The first disc of this two-disc set is a history of recorder music over eight centuries, full of delightful invention. Even the first, early-13th-century English Dance is catchy. But the recorder really came into its own in the Baroque era, as John Baston’s Concerto charmingly demonstrates. It also made its mark as an obbligato instrument, never more attractively than in Handel’s scoring of the spirited ‘O ruddier than the cherry’ or Bach’s serene ‘Sheep may safely graze’. Twentieth-century examples include a delectable Scherzo by Britten for recorder quartet, and a Trio by Hindemith that has a charm rarely found in his music.
The second disc features greatly varied items to demonstrate all manner of early instruments which Munrow relished, including many members of the trumpet family and even a playable cowhorn! A combination of medieval cornett, slide trumpet, shawn and tabor is a characteristic Munrow mélange. It’s all most entertaining, beautifully played and recorded.
The half a dozen concertante works on the very highly recommendable Dutton anthology show how Munrow’s legacy is a profusion of enjoyable music featuring the recorder, often piquant, and generous in melody too. Peter Hope’s Birthday Concerto featuring treble and descant recorders is witty, with a sultry ‘Intermezzo’ for bass recorder.

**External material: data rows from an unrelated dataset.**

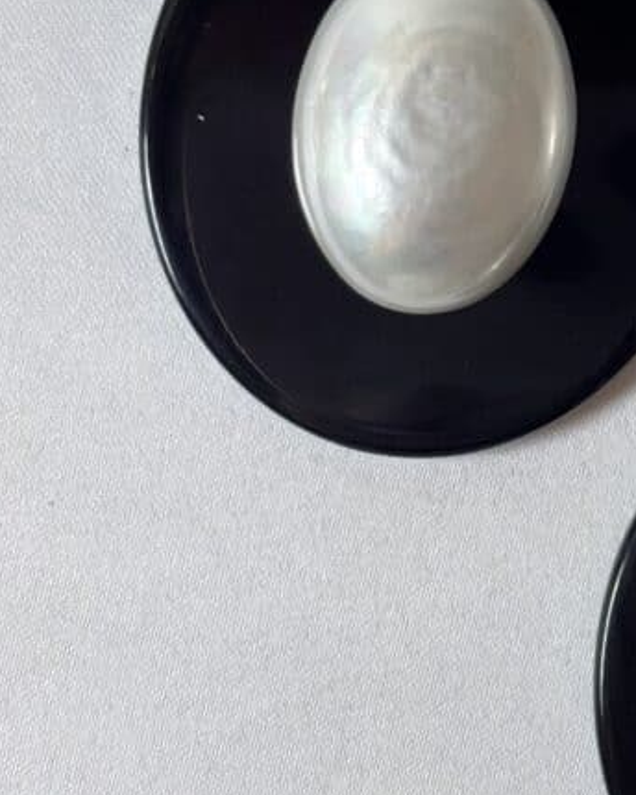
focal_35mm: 121
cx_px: 669
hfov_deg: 12.6
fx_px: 2847
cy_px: 227
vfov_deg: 15.8
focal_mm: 5.96
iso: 25
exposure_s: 1/134
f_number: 1.6
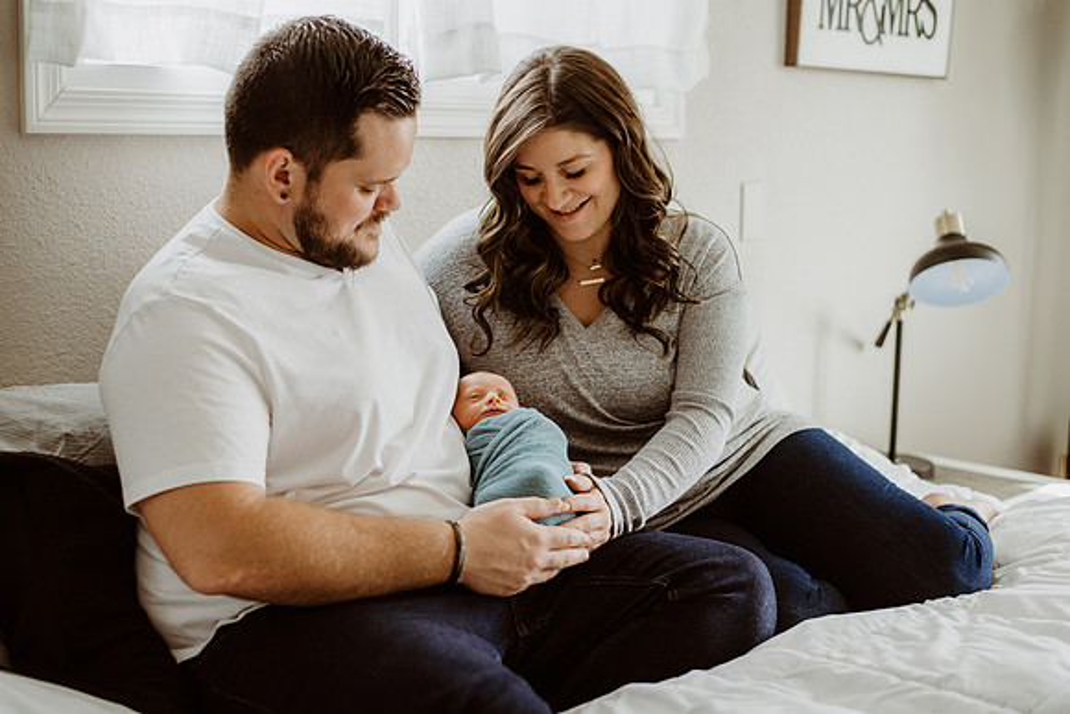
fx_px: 1486
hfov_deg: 39.6
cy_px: 357
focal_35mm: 50
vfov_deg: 27.0
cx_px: 535
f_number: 2.8
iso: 500
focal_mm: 50
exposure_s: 1/160
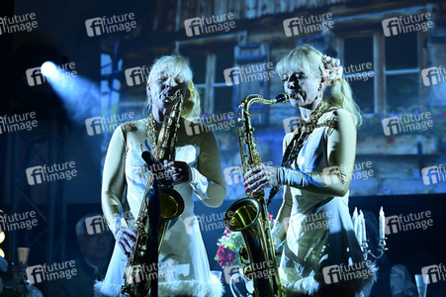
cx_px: 223
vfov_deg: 11.8
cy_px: 148
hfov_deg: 17.7
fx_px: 1436
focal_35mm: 116
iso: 280
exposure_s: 1/200
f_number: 3.5
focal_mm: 116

David Ellis’s Divertimento is scored for harp and marimba, creating spicy textures and ending with an elegiac ‘Chaconne’. The collection ends with a winsome little waltz for Mrs Harris (from a Paul Gallico novel), who has chosen a frothy dress from Dior and imagines herself dancing in it. The wistful little tune is quite delectable, like many of the melodic inspirations in this delightful collect- ion so persuasively played by John Turner, with the ensemble elegantly directed by Philip McKenzie. First class sound too.